_Text section_.
'''

Agon by Harold BloomThe thing that brought me to Bloom’s book was when someone told me he’d included David Lindsay’s A Voyage to Arcturus in his long list of canonical works (a list required of him by his publishers, apparently, rather than being something he set out to compile). In an earlier book, Agon (from 1982), Bloom devotes a chapter to sketching out a ‘theory of literary fantasy’, which he then applies, in some detail, to Lindsay’s novel (as well as offering an explanation of sorts for his one venture into fiction, his — dull, in my opinion — attempt at a Lindsay-esque novel, The Flight to Lucifer). This ‘theory of literary fantasy’ is short, but I’ve always found it to apply whenever I pause to test it on a work of fantasy I’m reading. Rather than an all-encompassing theory, it’s an attempt to understand a peculiar aspect of fantastic literature: why, when given the freedom to invent anything, and therefore to potentially indulge oneself in nothing but power-fantasies and pleasurable daydreams, great fantasy literature ends up confronting genuinely difficult and meaningful themes — in other words, what rescues truly good fantasy from the accusation of escapism:

‘What promises to be the least anxious of literary modes becomes much the most anxious… The cosmos of fantasy, of the pleasure/pain principle, is revealed in the shape of a nightmare, and not of hallucinatory wish-fulfilment.’

Fantasy, for Bloom, is the ‘compounding of Narcissism and Prometheanism’ (which sounds like a neat counterpart to Brian Aldiss’s definition of SF as ‘hubris clobbered by Nemesis’). It certainly applies to the best of the fantasy books I’ve reviewed on this site — think of, for instance, Ursula Le Guin’s Threshold, where two characters seek to escape from their daily lives in a fantasy world, only find themselves on a quest to face something even more dangerous and difficult; or a similar situation in William Mayne’s A Game of Dark, where an escape from a difficult home life is illuminated by a parallel quest to destroy a truly disgusting dragon.

'''

_Material supplied_.
'''

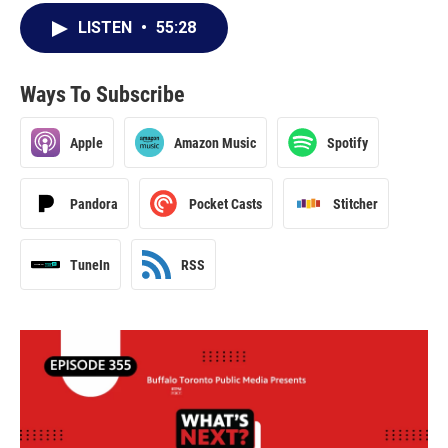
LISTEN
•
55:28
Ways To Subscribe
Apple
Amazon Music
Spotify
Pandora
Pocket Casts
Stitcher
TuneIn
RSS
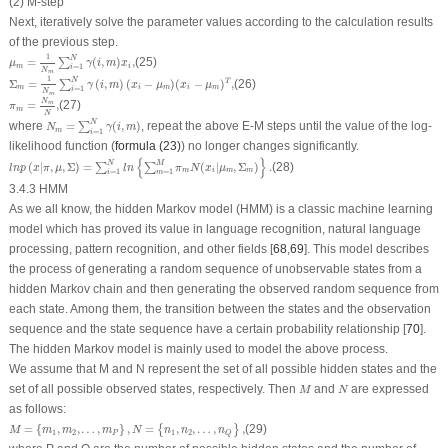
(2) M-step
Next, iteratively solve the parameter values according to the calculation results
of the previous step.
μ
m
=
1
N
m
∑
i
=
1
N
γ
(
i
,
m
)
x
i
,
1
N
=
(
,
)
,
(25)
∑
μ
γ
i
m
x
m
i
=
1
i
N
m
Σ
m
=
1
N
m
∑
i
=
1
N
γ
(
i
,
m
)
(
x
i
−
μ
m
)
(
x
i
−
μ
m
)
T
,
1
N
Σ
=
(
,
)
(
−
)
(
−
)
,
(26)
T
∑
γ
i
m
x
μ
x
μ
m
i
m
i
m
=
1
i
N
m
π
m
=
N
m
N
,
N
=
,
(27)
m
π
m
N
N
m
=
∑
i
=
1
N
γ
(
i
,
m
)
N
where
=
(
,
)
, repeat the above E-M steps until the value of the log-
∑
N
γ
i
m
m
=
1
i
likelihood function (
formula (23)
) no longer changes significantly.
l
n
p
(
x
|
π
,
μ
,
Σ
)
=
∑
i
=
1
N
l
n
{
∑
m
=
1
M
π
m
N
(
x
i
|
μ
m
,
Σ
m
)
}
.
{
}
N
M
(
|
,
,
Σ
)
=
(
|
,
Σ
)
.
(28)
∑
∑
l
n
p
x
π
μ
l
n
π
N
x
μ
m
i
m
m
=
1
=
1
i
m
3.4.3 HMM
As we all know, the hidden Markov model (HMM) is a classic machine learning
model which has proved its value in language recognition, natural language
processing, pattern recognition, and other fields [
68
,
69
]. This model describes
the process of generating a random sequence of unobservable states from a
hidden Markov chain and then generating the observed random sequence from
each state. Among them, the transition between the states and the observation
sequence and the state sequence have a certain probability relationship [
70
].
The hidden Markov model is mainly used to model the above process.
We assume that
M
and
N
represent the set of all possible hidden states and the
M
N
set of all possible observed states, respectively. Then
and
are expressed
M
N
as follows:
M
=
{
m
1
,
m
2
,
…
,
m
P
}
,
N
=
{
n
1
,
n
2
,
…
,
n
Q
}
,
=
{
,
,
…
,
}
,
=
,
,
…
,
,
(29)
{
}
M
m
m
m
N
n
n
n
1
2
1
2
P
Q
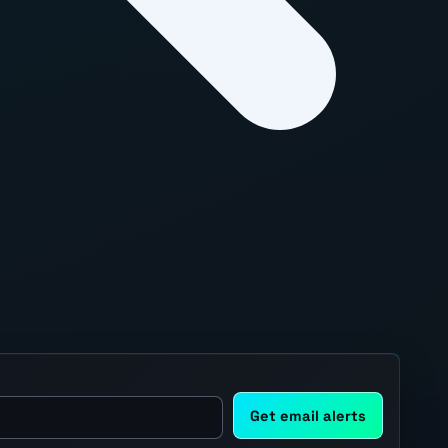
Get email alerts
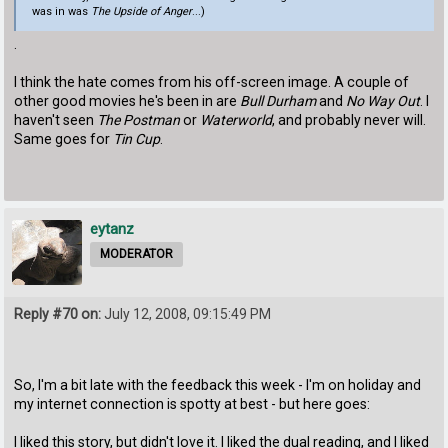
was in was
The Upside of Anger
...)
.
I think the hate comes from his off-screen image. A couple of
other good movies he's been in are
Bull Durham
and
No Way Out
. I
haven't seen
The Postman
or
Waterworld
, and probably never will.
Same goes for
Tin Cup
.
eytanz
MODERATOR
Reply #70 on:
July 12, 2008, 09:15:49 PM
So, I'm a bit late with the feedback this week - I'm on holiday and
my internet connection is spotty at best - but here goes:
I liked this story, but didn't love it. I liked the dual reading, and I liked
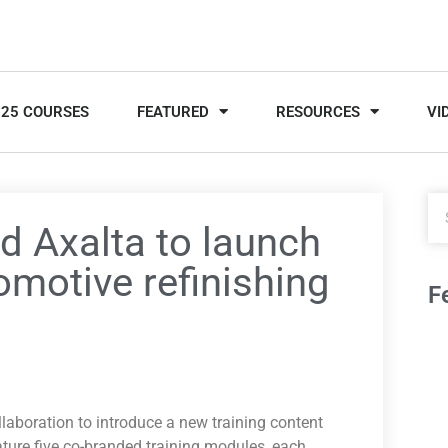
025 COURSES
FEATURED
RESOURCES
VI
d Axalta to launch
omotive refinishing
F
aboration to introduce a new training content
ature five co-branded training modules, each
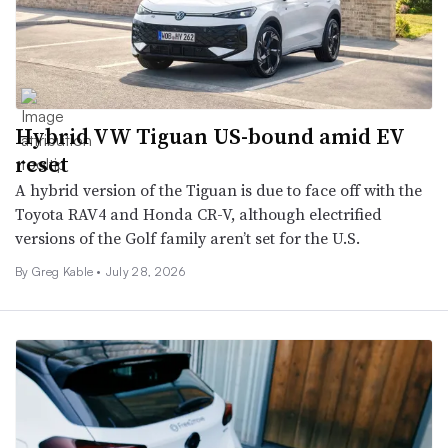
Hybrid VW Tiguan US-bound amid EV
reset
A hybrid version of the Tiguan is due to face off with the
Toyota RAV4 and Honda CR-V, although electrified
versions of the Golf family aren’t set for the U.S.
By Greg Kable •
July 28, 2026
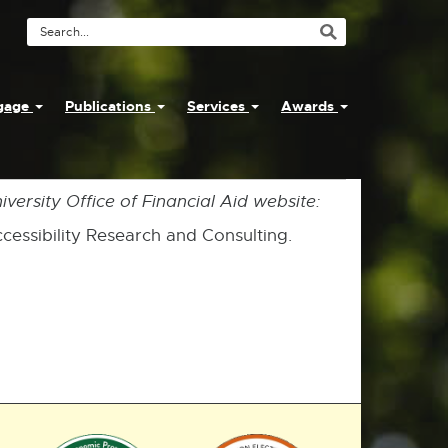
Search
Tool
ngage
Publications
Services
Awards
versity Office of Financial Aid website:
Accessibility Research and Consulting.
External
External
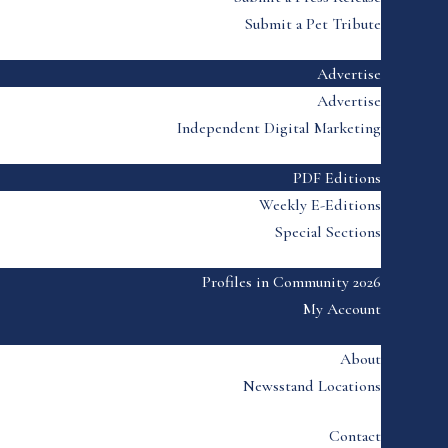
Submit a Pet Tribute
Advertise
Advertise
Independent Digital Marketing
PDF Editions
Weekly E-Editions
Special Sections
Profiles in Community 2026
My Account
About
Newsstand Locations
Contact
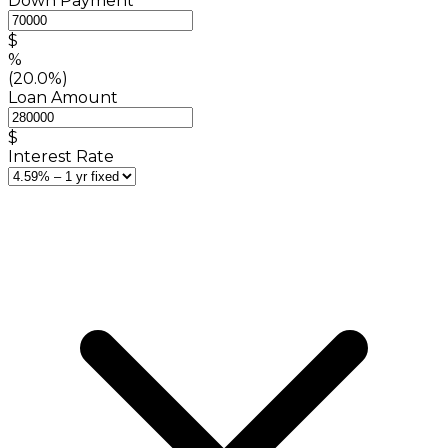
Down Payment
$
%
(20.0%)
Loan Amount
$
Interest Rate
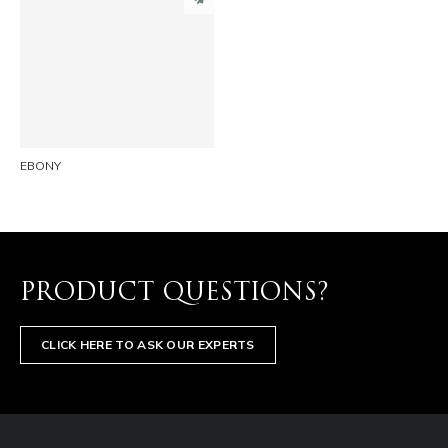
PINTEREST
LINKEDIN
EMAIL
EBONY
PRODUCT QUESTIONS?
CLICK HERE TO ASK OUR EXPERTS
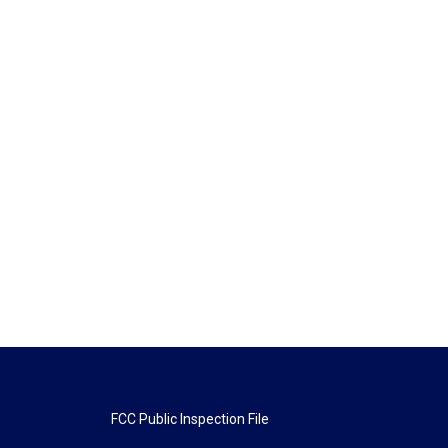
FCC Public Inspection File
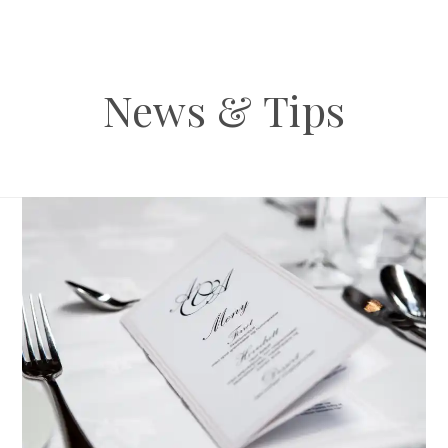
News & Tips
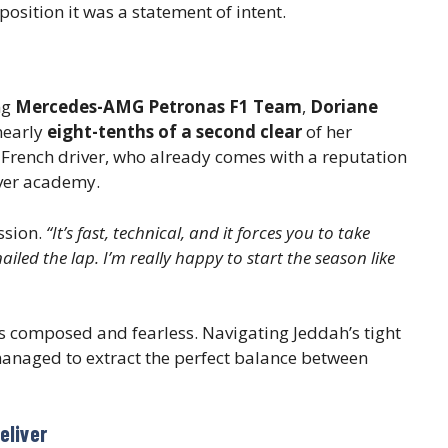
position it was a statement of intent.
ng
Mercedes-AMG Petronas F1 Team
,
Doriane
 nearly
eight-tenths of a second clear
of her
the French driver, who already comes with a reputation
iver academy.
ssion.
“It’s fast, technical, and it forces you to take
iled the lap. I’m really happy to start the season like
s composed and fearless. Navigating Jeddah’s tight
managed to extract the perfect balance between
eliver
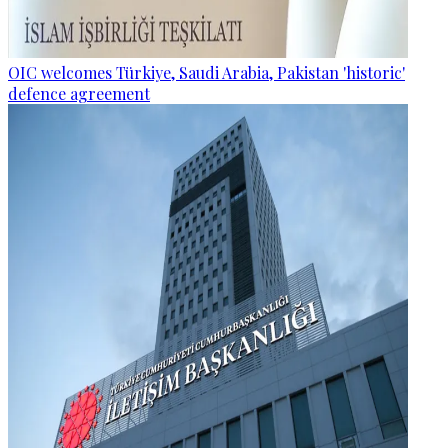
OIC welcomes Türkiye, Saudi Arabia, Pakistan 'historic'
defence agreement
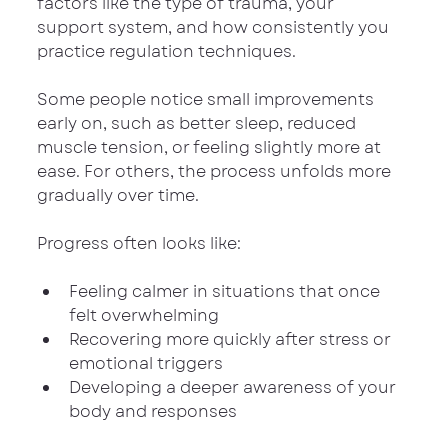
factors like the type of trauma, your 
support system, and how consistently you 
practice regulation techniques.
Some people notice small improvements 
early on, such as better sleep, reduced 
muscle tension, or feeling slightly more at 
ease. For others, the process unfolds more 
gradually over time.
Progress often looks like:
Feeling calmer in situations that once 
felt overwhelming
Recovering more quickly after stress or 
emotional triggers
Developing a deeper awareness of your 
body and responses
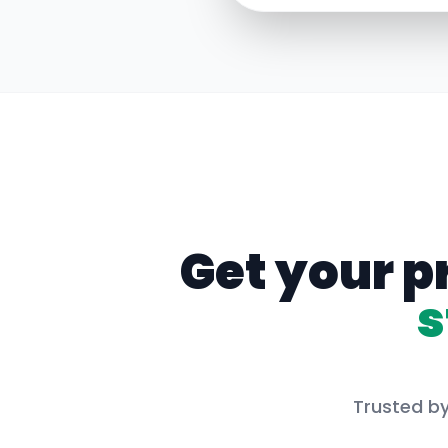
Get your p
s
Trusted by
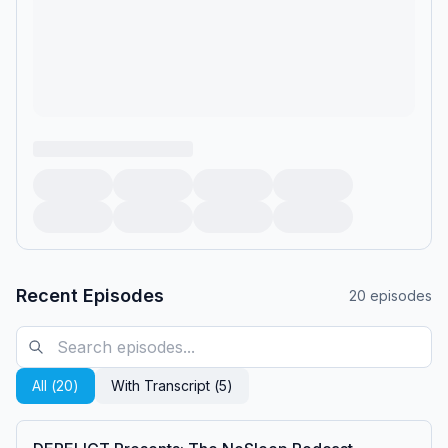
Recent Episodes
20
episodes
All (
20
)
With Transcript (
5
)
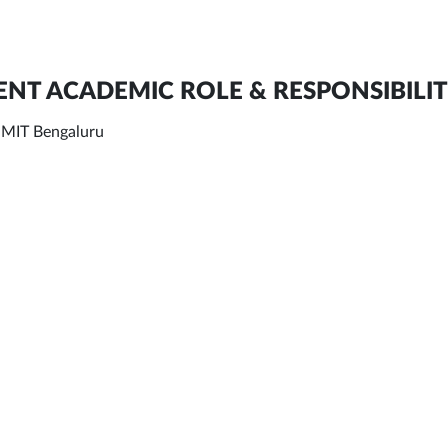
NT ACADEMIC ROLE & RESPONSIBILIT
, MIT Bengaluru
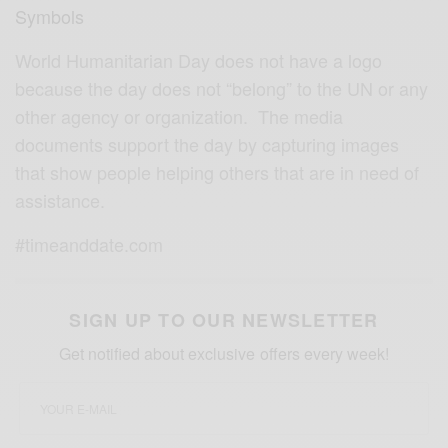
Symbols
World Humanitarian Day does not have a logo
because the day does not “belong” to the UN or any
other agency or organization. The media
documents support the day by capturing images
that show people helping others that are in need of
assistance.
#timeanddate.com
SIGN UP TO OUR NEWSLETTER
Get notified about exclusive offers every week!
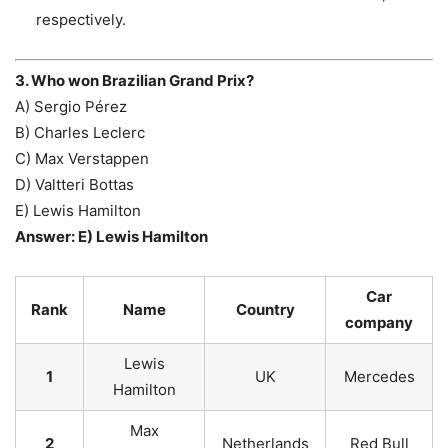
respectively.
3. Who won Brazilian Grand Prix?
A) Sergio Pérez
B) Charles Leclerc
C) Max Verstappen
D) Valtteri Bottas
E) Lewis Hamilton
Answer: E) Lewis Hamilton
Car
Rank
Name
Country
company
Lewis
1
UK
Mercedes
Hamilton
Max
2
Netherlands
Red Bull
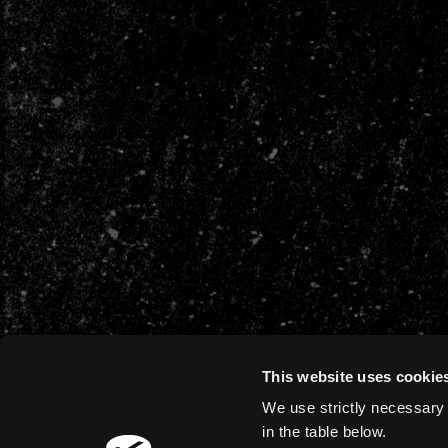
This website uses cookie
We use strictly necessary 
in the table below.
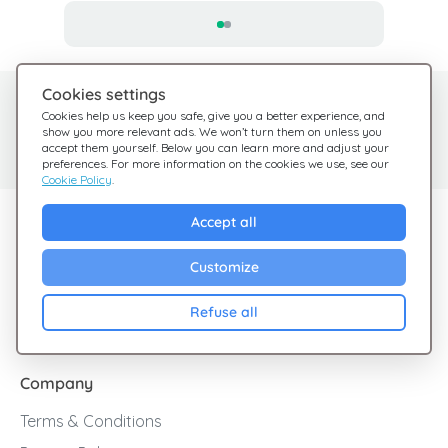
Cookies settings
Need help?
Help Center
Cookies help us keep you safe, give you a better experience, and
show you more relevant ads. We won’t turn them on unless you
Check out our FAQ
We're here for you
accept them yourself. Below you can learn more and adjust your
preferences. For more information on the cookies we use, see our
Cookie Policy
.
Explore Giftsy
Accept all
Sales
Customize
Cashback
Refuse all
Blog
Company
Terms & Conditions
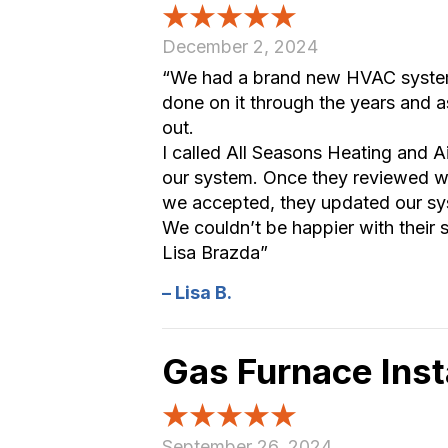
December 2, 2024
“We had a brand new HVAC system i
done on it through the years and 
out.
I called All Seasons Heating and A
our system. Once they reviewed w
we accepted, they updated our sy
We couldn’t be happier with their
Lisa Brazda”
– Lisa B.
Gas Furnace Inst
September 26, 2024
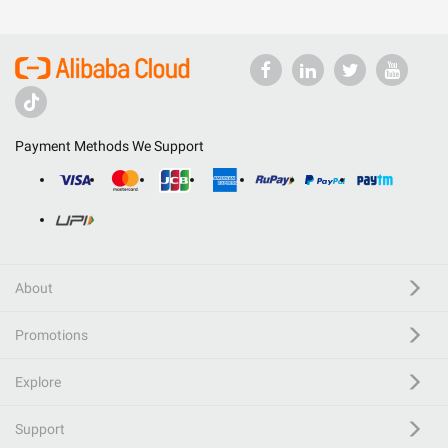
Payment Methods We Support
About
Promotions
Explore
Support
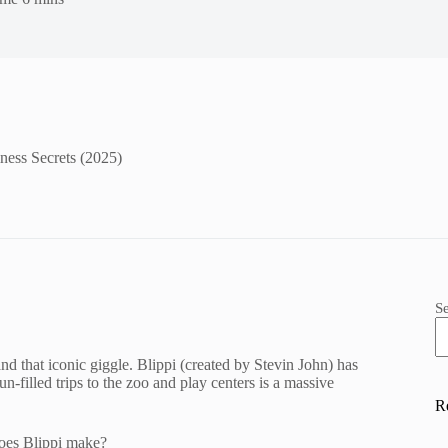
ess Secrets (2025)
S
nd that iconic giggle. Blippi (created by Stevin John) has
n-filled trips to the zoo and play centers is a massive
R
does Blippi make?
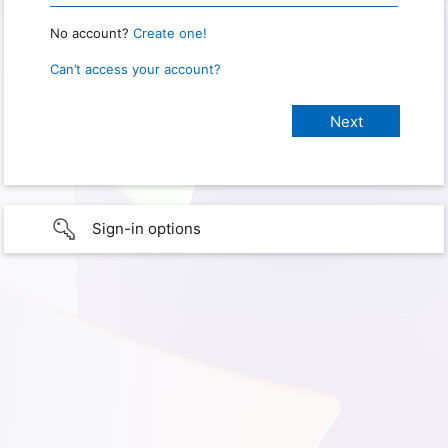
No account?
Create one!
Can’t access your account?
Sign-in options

'''

_Exercise tasks_.
1. According to the excerpt on Bloom's fantasy theory, what does Bloom say fantasy is the compounding of?
2. From the entries, copy the lines starting at the one containing "This website uses cookie" and ending at the one containing "September 26, 2024", both included. Omit the picture markers.
The excerpt on Bloom's fantasy theory and the entries come from unrelated sources.

_Task responses_.
1. Narcissism and Prometheanism.

2.
This website uses cookie
We use strictly necessary 
in the table below.
Cookies settings
Need help?
Help Center
Cookies help us keep you safe, give you a better experience, and
show you more relevant ads. We won’t turn them on unless you
Check out our FAQ
We're here for you
accept them yourself. Below you can learn more and adjust your
preferences. For more information on the cookies we use, see our
Cookie Policy
.
Explore Giftsy
Accept all
Sales
Customize
Cashback
Refuse all
Blog
Company
Terms & Conditions
December 2, 2024
“We had a brand new HVAC system i
done on it through the years and 
out.
I called All Seasons Heating and A
our system. Once they reviewed w
we accepted, they updated our sy
We couldn’t be happier with their
Lisa Brazda”
– Lisa B.
Gas Furnace Inst
September 26, 2024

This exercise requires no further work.